Ocean AdVENTure
Vent Fauna

 

Gutless Wonders!

This image shows a colorful tubeworm colony.

Giant tube worms (Riftia) from the Pacific can reach 3 meters (10 feet) in length. They are the fastest growing marine invertebrate known. They can grow 1 - 2 mm per day, or more than 33 inches (8.38 cm) a year. We'll capture a few with our submersible's mechanical arms and take them back in a special "critter-gitter" container for study.

The worm has a red plume that emerges from a protective tube. It has a head, collar, trunk and anchor, but no mouth, eyes, or gut. Scientists once called these tube worms "gutless wonders." They could not understand how an animal without a mouth or gut could survive.

In time, scientists discovered that the tube worms survive by chemosynthesis in a symbiotic relationship with the billions of bacteria that are packed inside each of them. The worm provides a home for the bacteria. The worm's red plume contains hemoglobin. This hemoglobin, unlike human's, can bind oxygen and hydrogen sulfide in the water separately (to keep the hydrogen sulfide from poisoning the worm) before carrying both to the bacteria. The bacteria oxidize the hydrogen sulfide and convert carbon dioxide into nourishment for the worm. Solid sulfur remains embedded in the organism as waste. Giant clams have a similar symbiotic relationship with bacteria.

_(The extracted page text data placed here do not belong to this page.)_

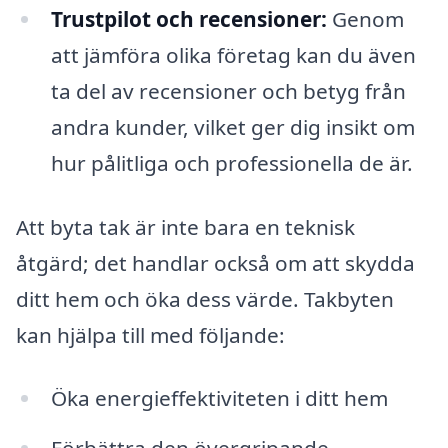
Trustpilot och recensioner:
Genom
att jämföra olika företag kan du även
ta del av recensioner och betyg från
andra kunder, vilket ger dig insikt om
hur pålitliga och professionella de är.
Att byta tak är inte bara en teknisk
åtgärd; det handlar också om att skydda
ditt hem och öka dess värde. Takbyten
kan hjälpa till med följande:
Öka energieffektiviteten i ditt hem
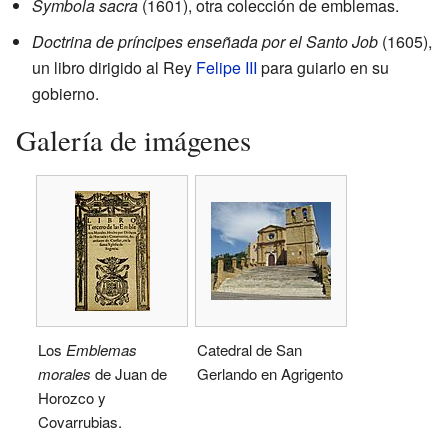
Symbola sacra
(1601), otra colección de emblemas.
Doctrina de príncipes enseñada por el Santo Job
(1605),
un libro dirigido al Rey
Felipe III
para guiarlo en su
gobierno.
Galería de imágenes
Los
Emblemas
Catedral de San
morales
de Juan de
Gerlando en Agrigento
Horozco y
Covarrubias.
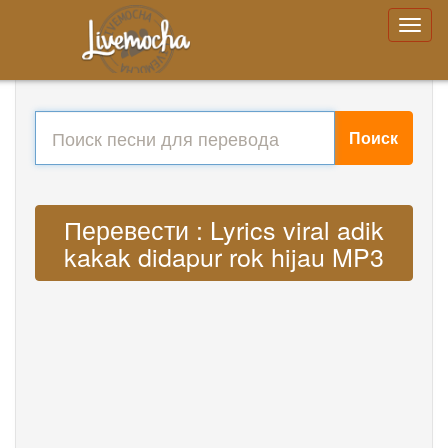
Поиск
Перевести : Lyrics viral adik
kakak didapur rok hijau MP3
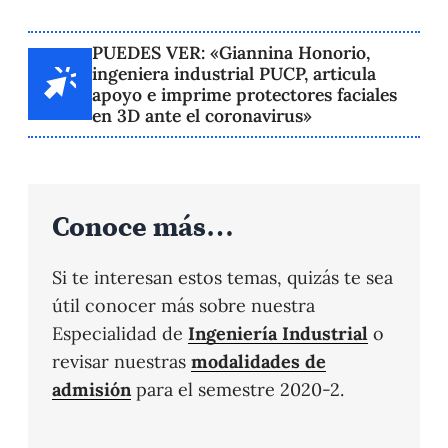
PUEDES VER: «Giannina Honorio,
ingeniera industrial PUCP, articula
apoyo e imprime protectores faciales
en 3D ante el coronavirus»
Conoce más…
Si te interesan estos temas, quizás te sea
útil conocer más sobre nuestra
Especialidad de
Ingeniería Industrial
o
revisar nuestras
modalidades de
admisión
para el semestre 2020-2.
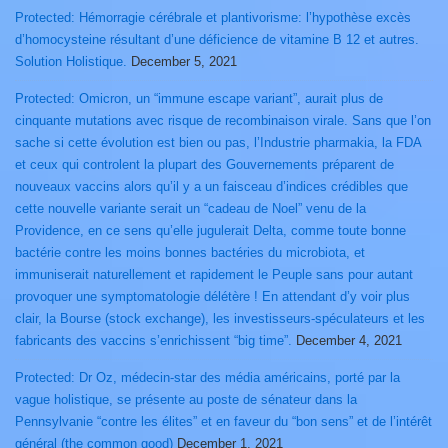
Protected: Hémorragie cérébrale et plantivorisme: l’hypothèse excès
d’homocysteine résultant d’une déficience de vitamine B 12 et autres.
Solution Holistique.
December 5, 2021
Protected: Omicron, un “immune escape variant”, aurait plus de
cinquante mutations avec risque de recombinaison virale. Sans que l’on
sache si cette évolution est bien ou pas, l’Industrie pharmakia, la FDA
et ceux qui controlent la plupart des Gouvernements préparent de
nouveaux vaccins alors qu’il y a un faisceau d’indices crédibles que
cette nouvelle variante serait un “cadeau de Noel” venu de la
Providence, en ce sens qu’elle jugulerait Delta, comme toute bonne
bactérie contre les moins bonnes bactéries du microbiota, et
immuniserait naturellement et rapidement le Peuple sans pour autant
provoquer une symptomatologie délétère ! En attendant d’y voir plus
clair, la Bourse (stock exchange), les investisseurs-spéculateurs et les
fabricants des vaccins s’enrichissent “big time”.
December 4, 2021
Protected: Dr Oz, médecin-star des média américains, porté par la
vague holistique, se présente au poste de sénateur dans la
Pennsylvanie “contre les élites” et en faveur du “bon sens” et de l’intérêt
général (the common good)
December 1, 2021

Neat Fact: In 29 g (1 oz.) of tissue inside the tube worm, there are 285 billion bacteria!

How did the bacteria enter the worm? Researchers discovered that, in their earliest stages, tube worms have a mouth and gut for bacteria to enter. Later the mouth disappears and the gut closes.

Eyeless Shrimp!

Certain vents, particularly in the Mid-Atlantic Ridge, teem with tiny shrimp. Biologists have counted 1500 shrimp in just .8 square meter (1 sq. yd.) at an Atlantic vent. At first researchers considered the shrimp eyeless, a not-so-surprising feature considering the inky darkness of the ocean floor.

Neat Fact: These are not shrimp you'd want on your plate; hydrogen sulfide makes them reek of rotten eggs. The shrimp use their claws to scrape sulfides from chimneys and stuff them into their mouths.

This image shows shrimp with their long antennae
in a crack in the lava of a vent.

Later research revealed, however, that at least some shrimp have detectors for an hitherto unknown phenomenon--vent glow. This glow is one of the unsolved mysteries of vents. The shrimp also appear able to detect hydrogen sulfide, which may provide clues to colonization of vent communities-- another unsolved vent mystery.